I found recently an oDesk job which can match my interest. Client says: “I would like that predictor to be written in Python only, and leverage only publicly-available libraries (mlpy, scipy,scikit etc.)“. Well, it would be good idea to utilize more than one package and check for output F-score, so I googled the most known machine learning packages for Python, there they are:
- MLPY (https://mlpy.fbk.eu/)
- PyML (http://pyml.sourceforge.net/)
- Milk (http://pypi.python.org/pypi/milk/)
- Shogun (http://www.fml.tuebingen.mpg.de/… Code is in C++ but it has a python wrapper.
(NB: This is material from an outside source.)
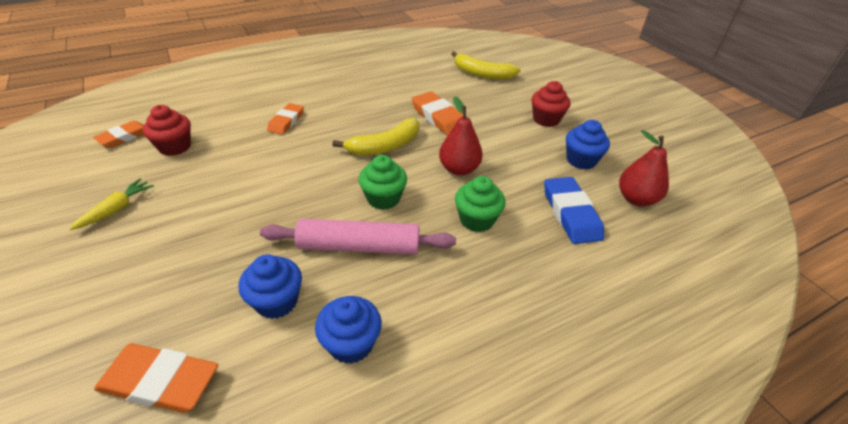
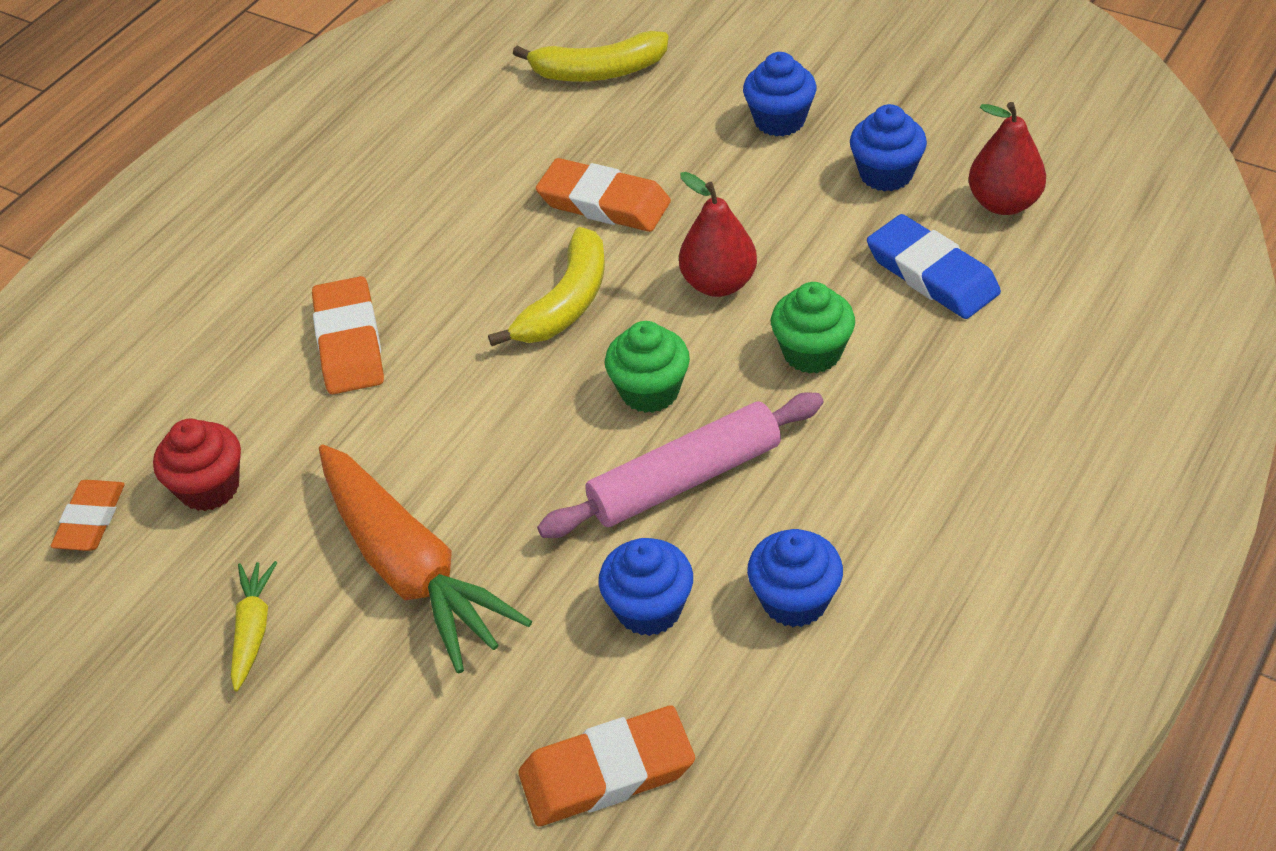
camera: 25 degrees left, 5 degrees up
(202, 220) = (411, 570): none -> orange carrot
(286, 121) = (349, 342): orange eraser -> orange eraser, size x1.50
(546, 119) = (779, 120): red cupcake -> blue cupcake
- MDP (http://mdp-toolkit.sourceforge.n… Python library for data mining
- PyBrain (http://pybrain.org/)
- Orange (http://www.ailab.si/orange/): Statistical computing and data mining
- PYMVPA (http://www.pymvpa.org/)
- scikit-learn (http://scikit-learn.org): Numpy / Scipy / Cython implementations for major algorithms + efficient C/C++ wrappers
- Monte (http://montepython.sourceforge.n… a software for gradient-based learning in Python
- Rpy2 (http://rpy.sourceforge.net/): Python wrapper for R
MLPY and PyML seem to be the most known and mainstream choices. Regarding the list above – Anaconda Python distribution seems to include only scikit-learn package. On the other hand, if your task is connected with NLP only, NLTK package may be enough.